## Exercise material
* * *

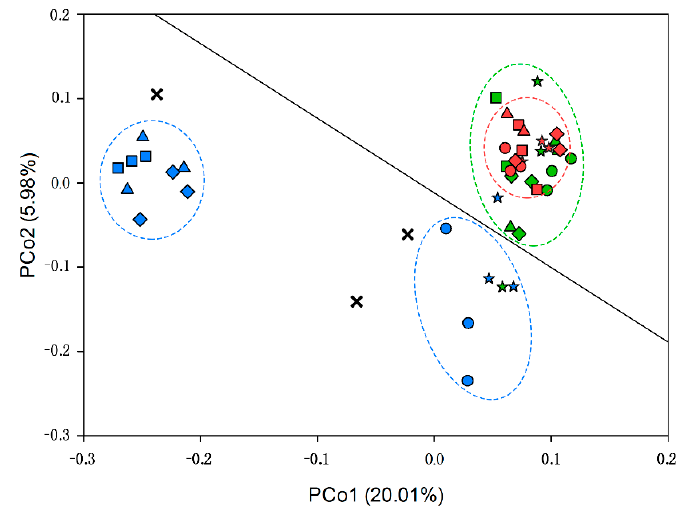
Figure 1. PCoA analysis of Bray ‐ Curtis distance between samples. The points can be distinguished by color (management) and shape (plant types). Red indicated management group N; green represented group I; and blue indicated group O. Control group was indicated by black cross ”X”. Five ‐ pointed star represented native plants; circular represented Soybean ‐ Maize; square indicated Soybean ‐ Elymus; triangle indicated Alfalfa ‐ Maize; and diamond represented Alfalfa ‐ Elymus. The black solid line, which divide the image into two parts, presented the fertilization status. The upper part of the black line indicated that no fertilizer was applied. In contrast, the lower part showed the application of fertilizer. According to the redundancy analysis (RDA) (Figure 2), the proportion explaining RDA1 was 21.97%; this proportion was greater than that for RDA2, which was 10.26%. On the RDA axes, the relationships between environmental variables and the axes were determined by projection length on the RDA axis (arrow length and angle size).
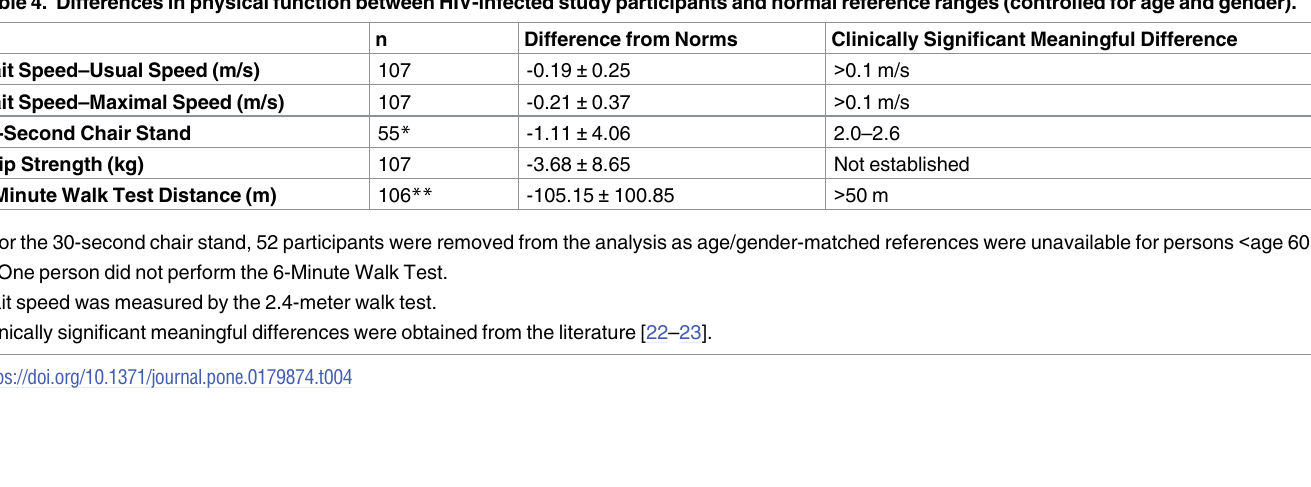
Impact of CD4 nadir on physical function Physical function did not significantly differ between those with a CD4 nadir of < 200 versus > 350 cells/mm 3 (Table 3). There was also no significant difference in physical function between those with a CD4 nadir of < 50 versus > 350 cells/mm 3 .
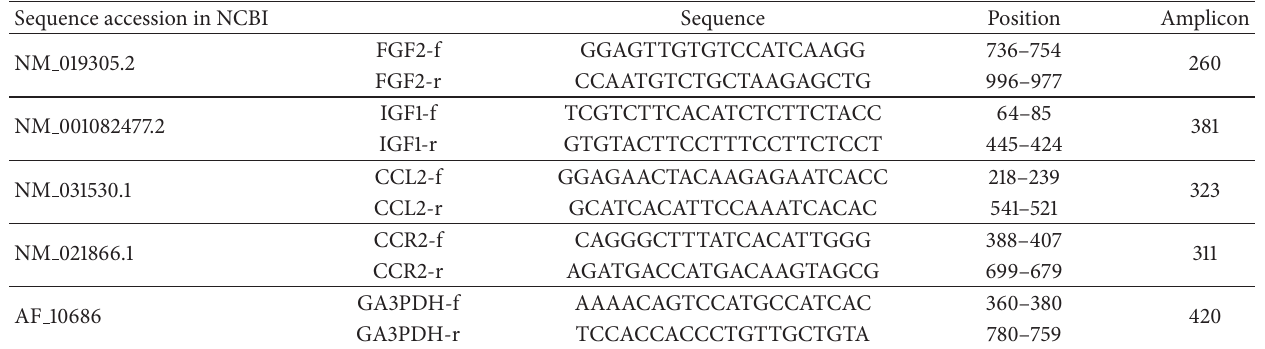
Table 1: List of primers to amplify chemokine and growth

* * *

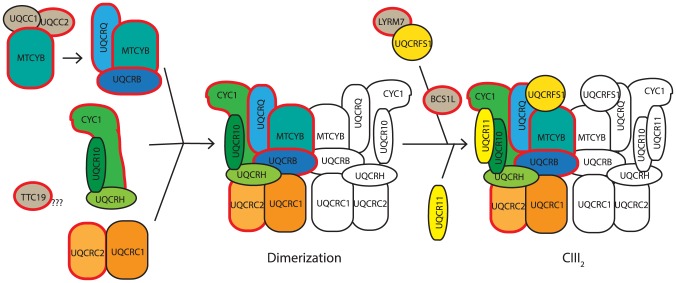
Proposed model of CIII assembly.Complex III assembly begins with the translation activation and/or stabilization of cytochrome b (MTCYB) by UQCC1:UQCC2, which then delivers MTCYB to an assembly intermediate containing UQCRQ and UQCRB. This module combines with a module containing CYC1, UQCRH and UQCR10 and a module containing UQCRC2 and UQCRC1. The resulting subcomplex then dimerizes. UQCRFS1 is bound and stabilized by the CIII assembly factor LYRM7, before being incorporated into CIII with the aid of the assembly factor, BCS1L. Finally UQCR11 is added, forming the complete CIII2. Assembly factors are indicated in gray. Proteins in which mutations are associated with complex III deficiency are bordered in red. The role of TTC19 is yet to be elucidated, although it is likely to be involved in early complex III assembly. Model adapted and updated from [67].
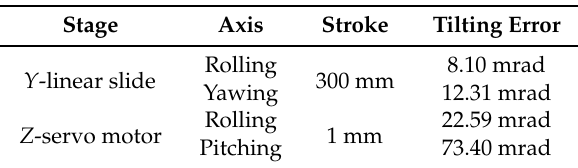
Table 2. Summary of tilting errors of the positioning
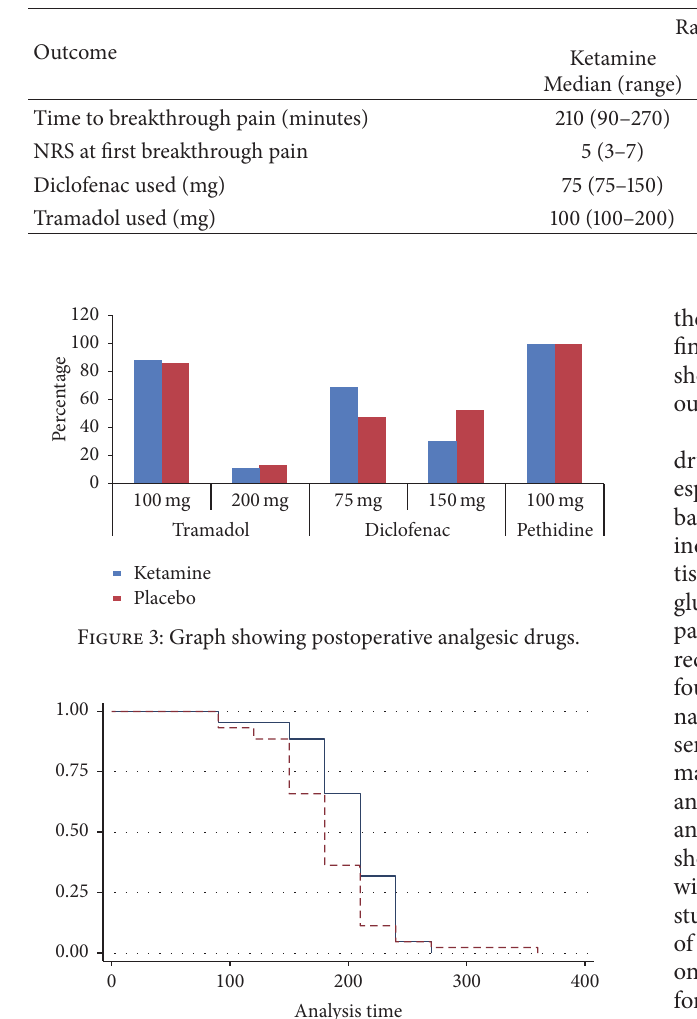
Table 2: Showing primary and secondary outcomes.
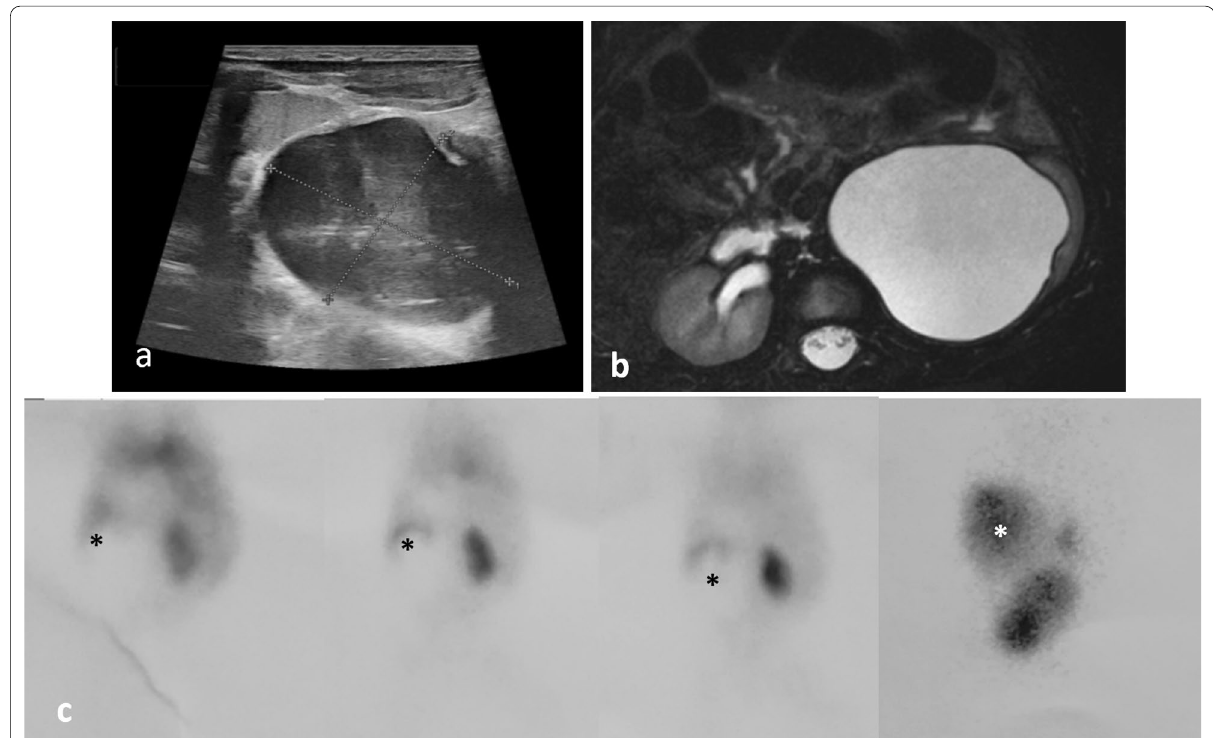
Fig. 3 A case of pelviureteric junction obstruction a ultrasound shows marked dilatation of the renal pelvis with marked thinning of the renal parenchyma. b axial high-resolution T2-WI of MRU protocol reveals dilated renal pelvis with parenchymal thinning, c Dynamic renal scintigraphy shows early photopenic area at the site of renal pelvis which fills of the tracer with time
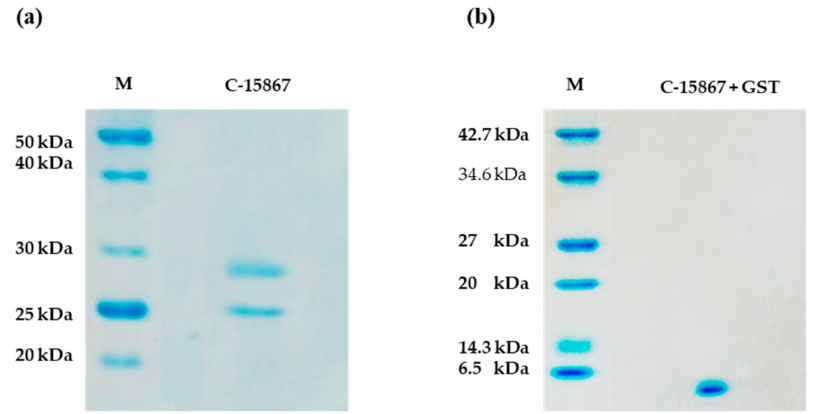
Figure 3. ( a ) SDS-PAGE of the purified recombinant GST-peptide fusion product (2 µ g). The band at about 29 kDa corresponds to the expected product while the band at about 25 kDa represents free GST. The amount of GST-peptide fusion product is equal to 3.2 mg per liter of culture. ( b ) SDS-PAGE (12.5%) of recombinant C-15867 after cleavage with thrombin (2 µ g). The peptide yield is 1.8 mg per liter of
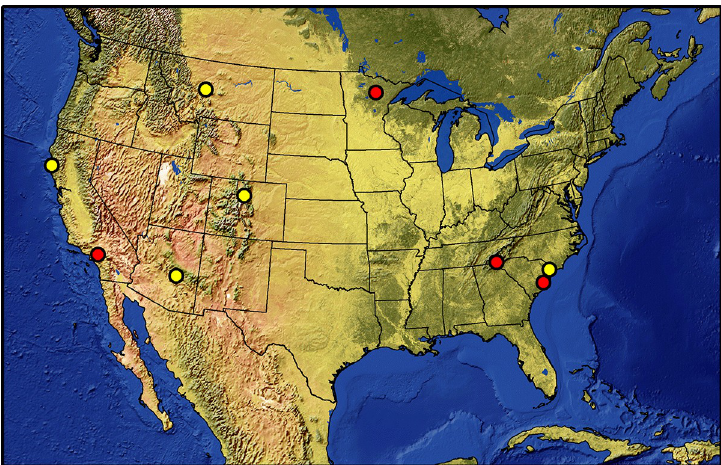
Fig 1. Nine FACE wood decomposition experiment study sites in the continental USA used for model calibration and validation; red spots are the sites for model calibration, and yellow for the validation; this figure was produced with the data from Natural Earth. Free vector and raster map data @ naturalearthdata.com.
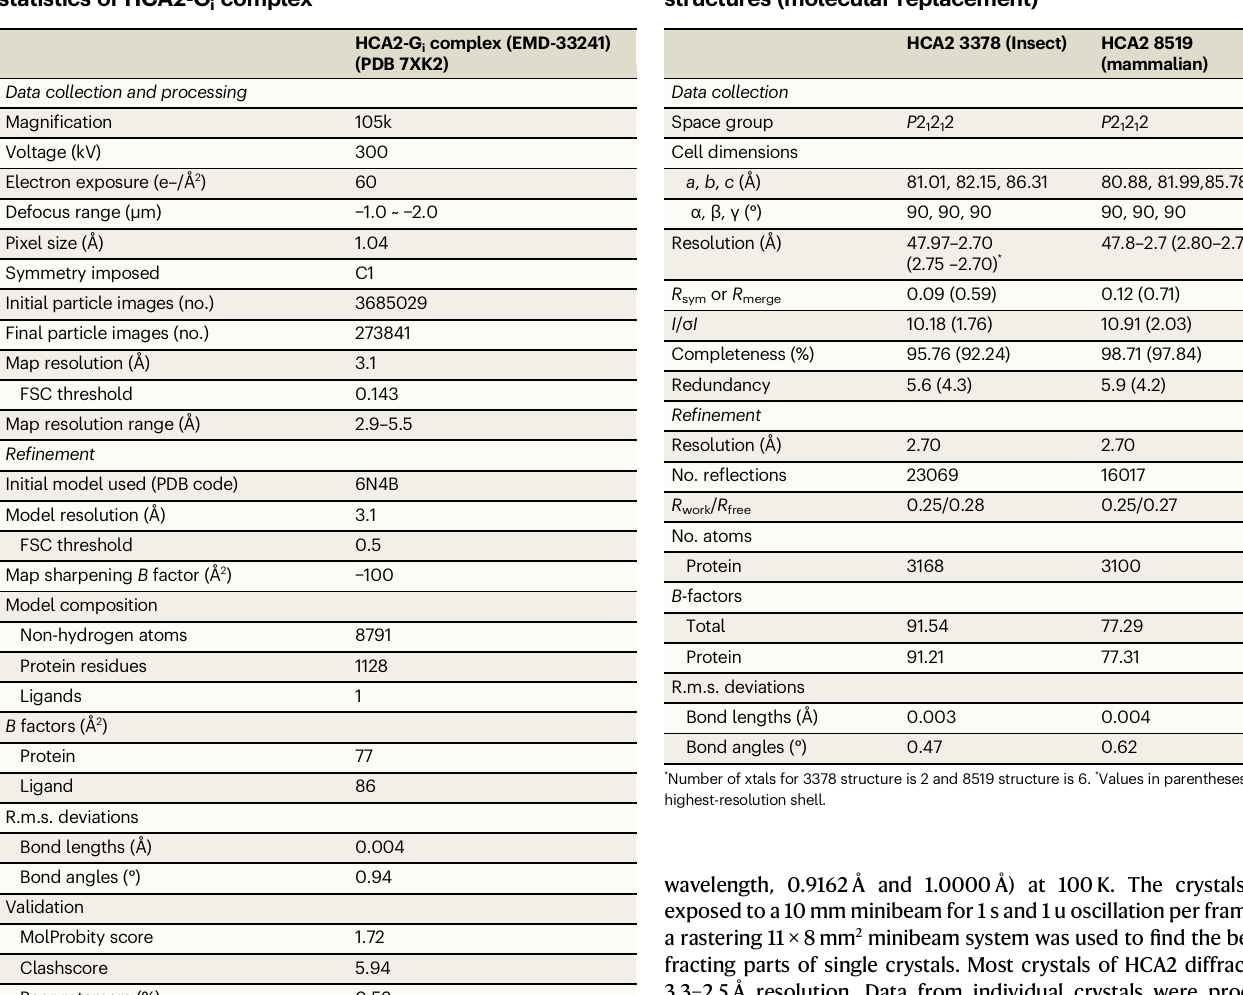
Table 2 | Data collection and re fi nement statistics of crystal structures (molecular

* * *

## Requirement
Find the line with "Proposed model of" in the data above, and from there retype each line exactly through the line with "Table 2: Showing", skipping the pictures along the way.

## Answer below
Proposed model of CIII assembly.Complex III assembly begins with the translation activation and/or stabilization of cytochrome b (MTCYB) by UQCC1:UQCC2, which then delivers MTCYB to an assembly intermediate containing UQCRQ and UQCRB. This module combines with a module containing CYC1, UQCRH and UQCR10 and a module containing UQCRC2 and UQCRC1. The resulting subcomplex then dimerizes. UQCRFS1 is bound and stabilized by the CIII assembly factor LYRM7, before being incorporated into CIII with the aid of the assembly factor, BCS1L. Finally UQCR11 is added, forming the complete CIII2. Assembly factors are indicated in gray. Proteins in which mutations are associated with complex III deficiency are bordered in red. The role of TTC19 is yet to be elucidated, although it is likely to be involved in early complex III assembly. Model adapted and updated from [67].
Table 2. Summary of tilting errors of the positioning
Table 2: Showing primary and secondary outcomes.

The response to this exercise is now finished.